Segment Open

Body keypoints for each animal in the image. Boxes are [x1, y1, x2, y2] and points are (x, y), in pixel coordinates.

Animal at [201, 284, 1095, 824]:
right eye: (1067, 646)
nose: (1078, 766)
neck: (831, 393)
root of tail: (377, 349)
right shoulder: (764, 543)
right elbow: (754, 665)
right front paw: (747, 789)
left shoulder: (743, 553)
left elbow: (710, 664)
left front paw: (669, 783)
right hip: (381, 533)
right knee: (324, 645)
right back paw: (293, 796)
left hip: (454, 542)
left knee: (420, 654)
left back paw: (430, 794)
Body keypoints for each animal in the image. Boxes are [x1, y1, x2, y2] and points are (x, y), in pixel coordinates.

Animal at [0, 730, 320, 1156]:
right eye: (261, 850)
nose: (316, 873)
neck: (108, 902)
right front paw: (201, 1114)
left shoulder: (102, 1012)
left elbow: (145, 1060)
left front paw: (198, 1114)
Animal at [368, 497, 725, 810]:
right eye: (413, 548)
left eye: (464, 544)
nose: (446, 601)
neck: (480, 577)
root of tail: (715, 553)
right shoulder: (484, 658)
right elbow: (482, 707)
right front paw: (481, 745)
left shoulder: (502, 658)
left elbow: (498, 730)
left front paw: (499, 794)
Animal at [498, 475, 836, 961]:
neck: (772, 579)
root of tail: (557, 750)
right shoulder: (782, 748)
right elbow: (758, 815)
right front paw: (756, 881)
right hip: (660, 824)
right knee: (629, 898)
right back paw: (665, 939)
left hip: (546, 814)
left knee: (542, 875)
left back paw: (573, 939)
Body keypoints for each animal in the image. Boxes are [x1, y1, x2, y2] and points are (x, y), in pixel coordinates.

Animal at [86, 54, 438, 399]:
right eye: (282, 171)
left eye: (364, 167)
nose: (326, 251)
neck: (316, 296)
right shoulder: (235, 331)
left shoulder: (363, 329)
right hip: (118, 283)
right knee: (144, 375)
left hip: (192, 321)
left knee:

Segment Closed

▸ **About this task**:
Print only these lines, exactly: the one containing "left hip: (546, 814)" and all after it to the end of the entries.

▸ **Expected answer**:
left hip: (546, 814)
left knee: (542, 875)
left back paw: (573, 939)
Body keypoints for each animal in the image. Boxes are [x1, y1, x2, y2] and points are (x, y), in pixel coordinates.

Animal at [86, 54, 438, 399]:
right eye: (282, 171)
left eye: (364, 167)
nose: (326, 251)
neck: (316, 296)
right shoulder: (235, 331)
left shoulder: (363, 329)
right hip: (118, 283)
right knee: (144, 375)
left hip: (192, 321)
left knee:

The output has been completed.